6- Enfim, por que a sociedade “defende” a maconha?
a) Por que ela, ao contrário do cigarroálcool, é coisa de jovem, coisa de quem quer questionar o pai, a autoridade, a moral, a religião, a disciplina, a “opressão” fálica, a “opressão do pai”.
b) As mulheres, de modo geral, estão menos tolerantes aos homens, isso gera desfazimento de muitas famílias, que ficam sem a figura paterna. Por outro lado, estas mesmas mulheres que rejeitam os homens, também passam a atacá-los, como ausentes, frios, interesseiros, descompromissados. Passam a atacar a figura do “pai”, ou seja, disciplina, autoridade, provedor de ocupação, de ordem. Isso gera distorções familiares que propiciam a “revolta da maconha”.

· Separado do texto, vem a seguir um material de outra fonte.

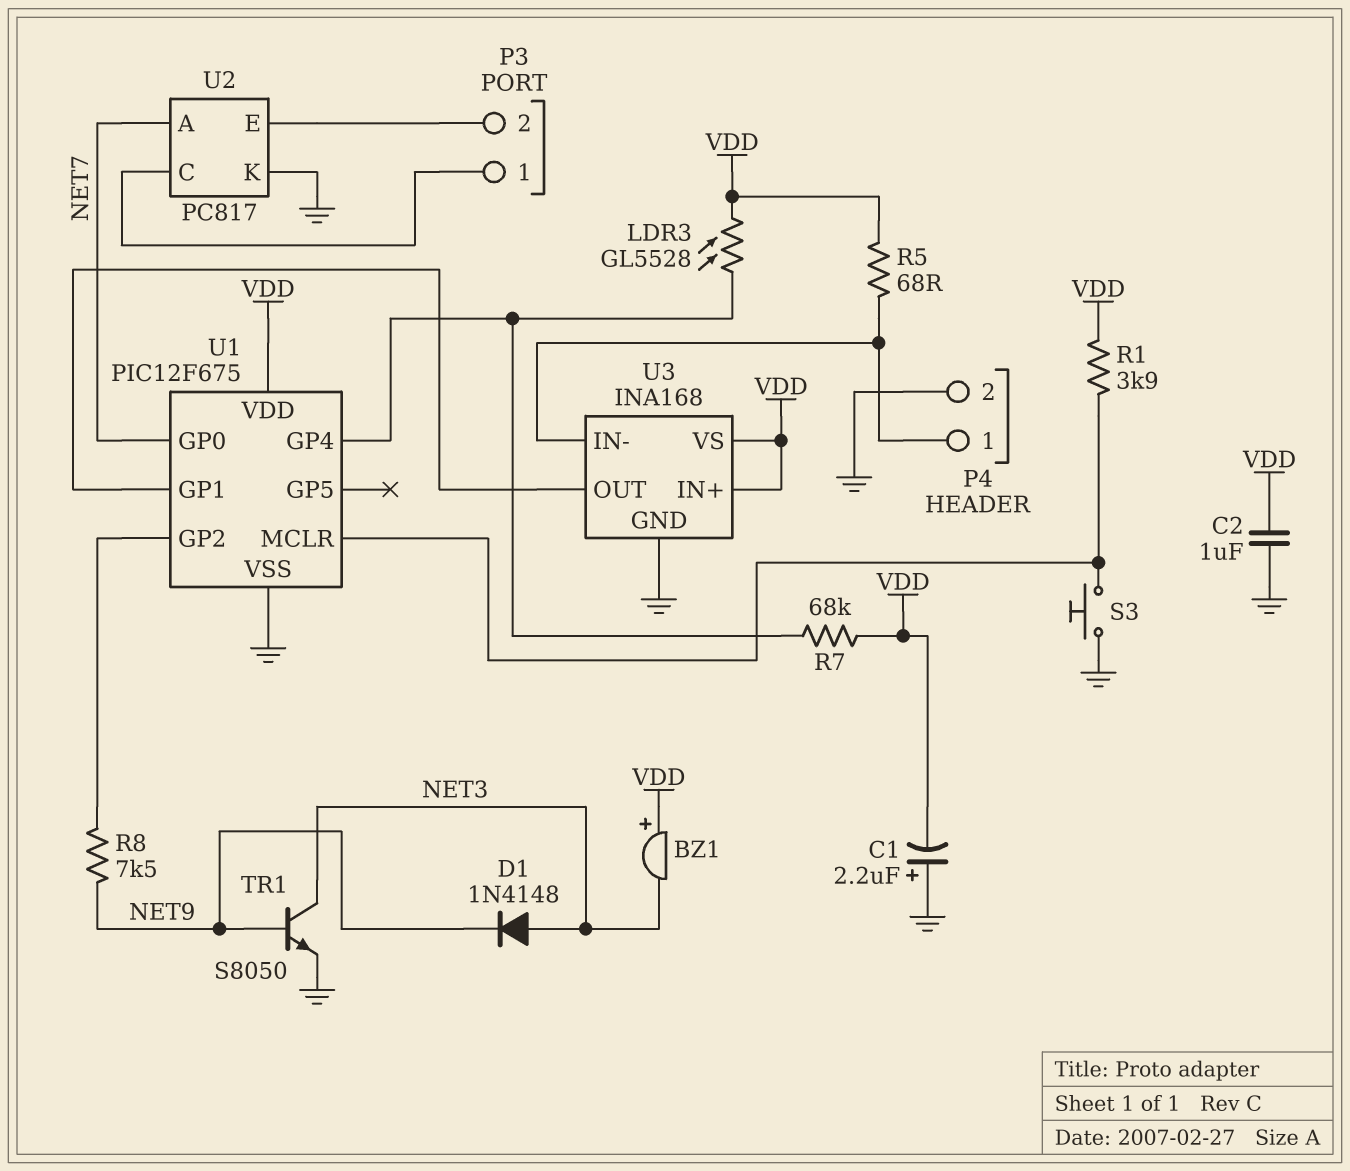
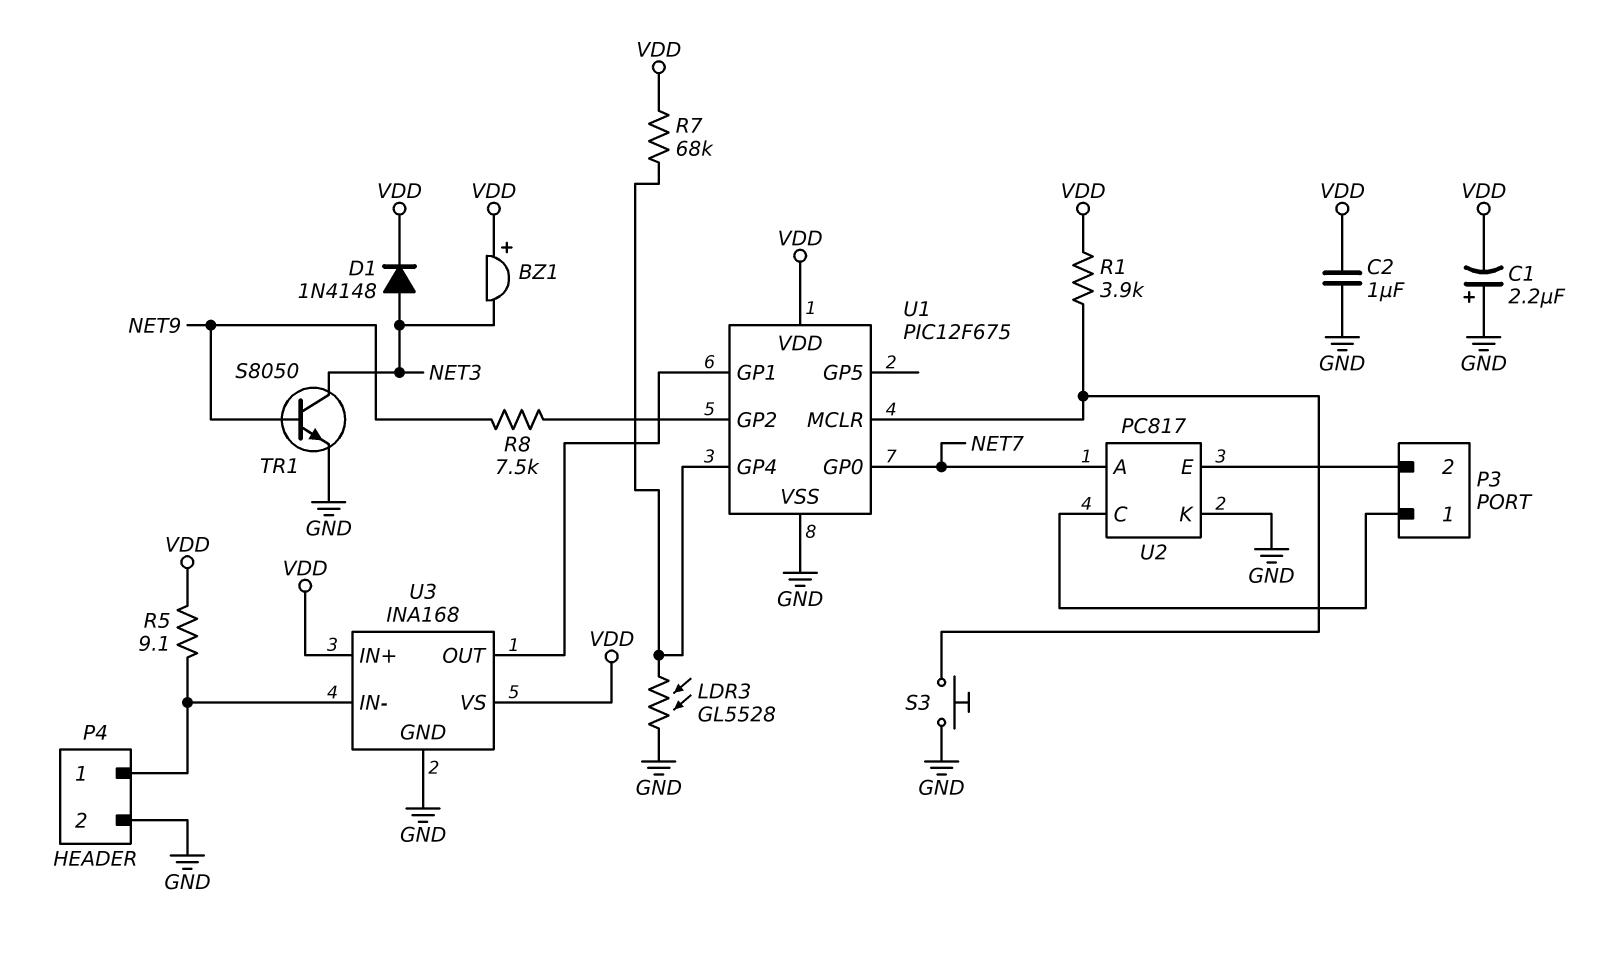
D1: diode 1N4148 (A NET3, K NET9) -> diode 1N4148 (A NET3, K VDD)
LDR3: GL5528 (U1/GP4, VDD) -> GL5528 (GND, U1/GP4)
R5: 68 (P4/1, VDD) -> 9.1 (P4/1, VDD)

c) a maconha passa a simbolizar a luta contra este “homem fálico”, ausente, opressor, disciplinador-sem-dar-amor, homem ambicioso, pai-que-nos-abandonou-como-família, pai-truculento, pai-militar, pai-que-é-puteiro-mas-que-quer-me-dar-lição-de-moral. Faz parte de uma “luta contra o pai”, ou luta contra uma “mãe submissa a esse pai”, uma luta contra o pai que “só preocupa com negócios, ou prazeres, um pai não tá nem aí para a vida afetiva do filho”.
d) É substância natural, vegana, indígena, substância anti-capitalista, substância anti-careta, anti-caretice, substância anti-sociedade-opressora-capitalista, substância-anti-opressão-da-vida-moderna-engravatada, substância-anti-porco- gordo-puteiro-capitalista, substância “rural”, “anti-concreto-da-cidade”, “substância libertária” ( por isso , como diz a Marcha da Maconha, “vamos acabar com a exploração capitalista da maconha”, vamos liberá-la).
e) movimento “meu corpo, minha decisão”, “no meu corpo eu mando”, tipo “pró-aborto”, tipo “pró-liberação-sexual”, pró-sociedade-sem-ambição.